Is ‘garbage’ coming from China again? India is preparing to take big action

PM Modi and Xi Jinping

Ever since the relations between India and China have appeared to be sweet. Since then, a big threat has been looming in the country and that is the Chinese dumping. By the way, the Government of India has made many efforts to stop it. Especially after the Galwan struggle. Now that the relationship has once again reached the verge of becoming normal, since then India has become alert again. The Investigation Unit of the Commerce Ministry has made a huge signature to the government as vigilant. After which it is believed that the government can take a big action against China. So that India’s market can be protected from Chinese dumping. Let us tell you what kind of action the government is going to take.

This recommendation was made to the government

The Investigation Unit DGTR of the Commerce Ministry has recommended the imposition of anti-dumping fees for five years on a cold rolled non-oriented electrical steel imported from China. The objective of this initiative is to protect domestic companies from cheap imports. The Directorate General of Trade Treatment (DGTR) in its investigation came to the conclusion that the product has been exported in India at a lower price, resulting in dumping. The fee on some Chinese companies has been recommended by $ 223.82 per tonne, while on some others it is $ 414.92 per ton. DGTR said in a notification that the authority recommends imposing anti -dumping fees for a period of five years.

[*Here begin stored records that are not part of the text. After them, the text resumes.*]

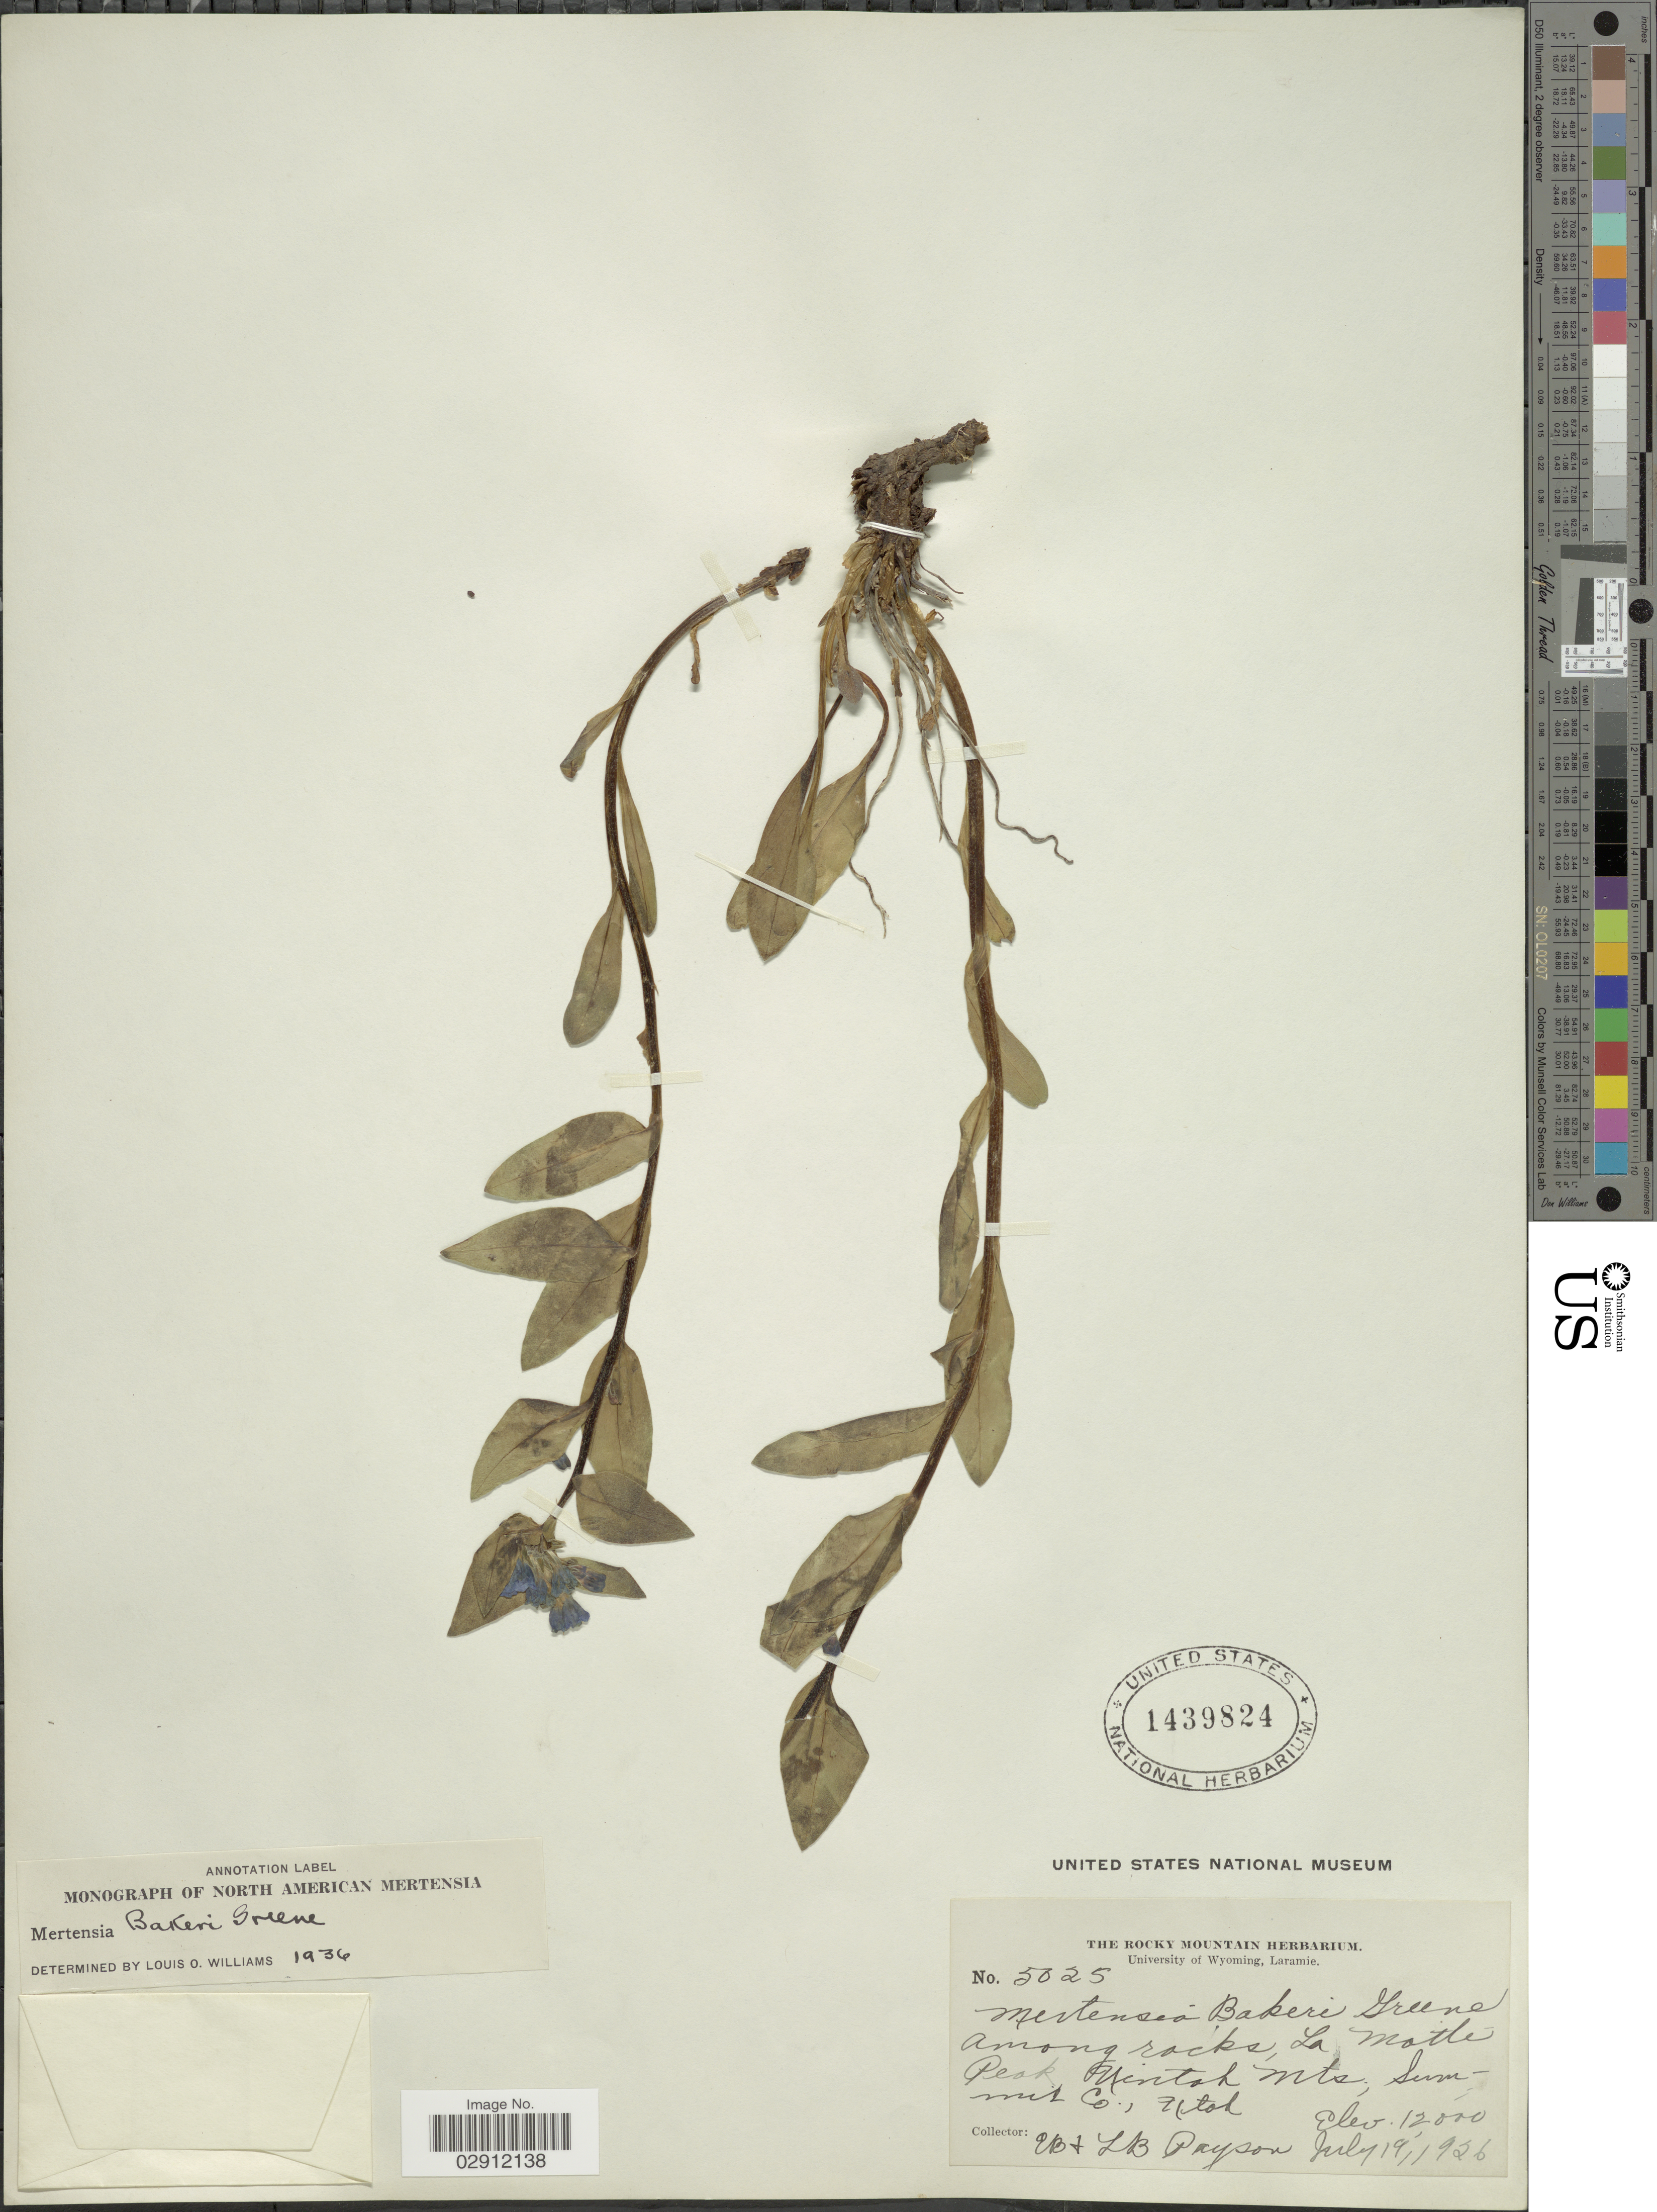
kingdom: Plantae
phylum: Tracheophyta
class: Magnoliopsida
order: Boraginales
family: Boraginaceae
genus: Mertensia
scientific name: Mertensia bakeri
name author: Greene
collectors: E. B. Payson & L. Payson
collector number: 5025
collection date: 1926-07-19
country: United States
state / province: Utah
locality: La Motte Peak, Uintah Mts., Summit Co.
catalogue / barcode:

Why is dumping duty imposed?

The Director General recommends levying the fee, but the final decision to impose it is made. Countries do anti -dumping investigations to find out that domestic industries have not been damaged due to increase in cheap imports. The purpose of this fee is to ensure fair trade activities and provide equal opportunities for domestic producers and foreign producers and exporters. India has already imposed an anti -dumping fee on many products to deal with cheap imports from various countries including China.

100 billion dollars trade deficit

How important India and China are for each other can be gauged by looking at the trade between the two. In FY 2025, the Bilateral Trade between the two countries was $ 127.71 billion. The special thing is that India got to see a trade deficit of 99.2 billion with China. If we talk about India’s import from China, then in FY 2025, $ 113.5 billion was seen. India imports most electronics, industrial machinery etc. from China.